In the Name of Love

Abigail Diggs is a freshman environmental studies major.

 

Historical records of marriage date back to the beginnings of civilization, when human relations were revolutionized and successful societies were established. The first well-documented forms of marriage began in the ancient Greco-Roman world, where at its simplest, marriage was a mutual agreement in which a woman lost her right to family inheritance, and regained this economic source of survival through her new one. As a result of this trade, women became subject to the sole authority of their husbands. Specifically in Ancient Rome, the conventional form of marriage, known in Latin as “Conventio in Manum” — or to be placed in the hands of the husband — was a ceremonial joining of families, an economic affair and the understood promise of childbearing.

In modern day, however, marriage is conceivably more than a pure business deal or a shake of the hand. Rather than the influence of familial expansion or economic concern for women, the components of modern marriage in developed countries are thought to be motivated primarily by the irrational and all-consuming emotion of love (along with the pressures of societal expectation). The institution has drastically shifted for the developed world, but still remains a form of restriction in terms of legality. All in the name of love?

 

Why has this archaic institution remained the end-all and be-all of monogamous relationships in the United States, where divorce rates are notably high? Why is tying the knot — in terms of heterosexual individuals especially — something mothers hint at and fathers bless and little girls begin planning at age eight? Why has this traditionally exclusive institution prevailed with the same level of social normality and legal bondage it contained in third millennium B.C.? Why not just ditch it?

 

Much of progressive Europe has done just that. Unmarried cohabitation has become the new norm in both Northern and Western Europe, as modern couples have found that monogamy and childrearing are just as feasible without the binding contract. Statistical data from the European Union has proven that legal alternatives to marriage, like registered partnership and unmarried cohabitation agreements, have become increasingly common. According to Eurostat, an organization that analyzes trends in families in the EU, consensual unions (an alternative to marriage similar to a registered partnership) are most prevalent among younger generations. Eurostat found that, “15.0 percent of those aged 20 to 29 in the EU live in consensual unions, compared with 12.6 percent of those aged 30 to 49 and 3.8 percent of those aged 50 and over.” Those that have children out of wedlock or participate in unmarried cohabitation agreements are represented in the statistic that “four out of ten births are outside the marriage” in the European Union’s 28 countries. National legislation in these countries has evolved to increase legal and economic rights to said unmarried couples.

 

A more radical approach to decreasing the colossal social impact of marriage pertains to policy proposition and an ongoing debate in Spain and the United Kingdom suggesting that marriage should come with an expiration date.
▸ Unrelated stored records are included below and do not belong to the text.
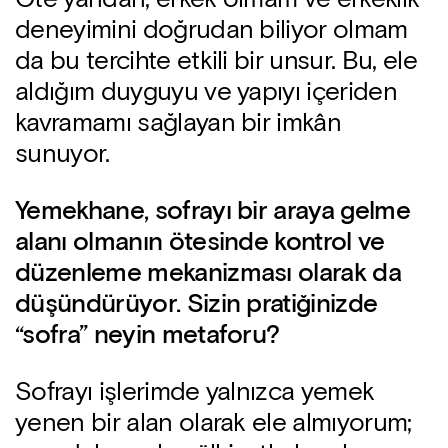
deneyimini doğrudan biliyor olmam
da bu tercihte etkili bir unsur. Bu, ele
aldığım duyguyu ve yapıyı içeriden
kavramamı sağlayan bir imkân
sunuyor.
Yemekhane, sofrayı bir araya gelme
alanı olmanın ötesinde kontrol ve
düzenleme mekanizması olarak da
düşündürüyor. Sizin pratiğinizde
“sofra” neyin metaforu?
Sofrayı işlerimde yalnızca yemek
yenen bir alan olarak ele almıyorum;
In other words, implementing a law that would require all marriages to expire after four to five years, in which couples would have to reconsider their levels of happiness and potentially apply for renewal.

 

This beautiful evolution away from a historically oppressive and binding institution has resulted in the creation of new systems that recognize partnership within the government along with increased economic and legal rights, but do not include the irrevocability of a union or the mess of possible divorce. The discontinuance of this outdated system — one that is so ingrained in the psyche of the American individual — is a sure sign of progression in the modern world.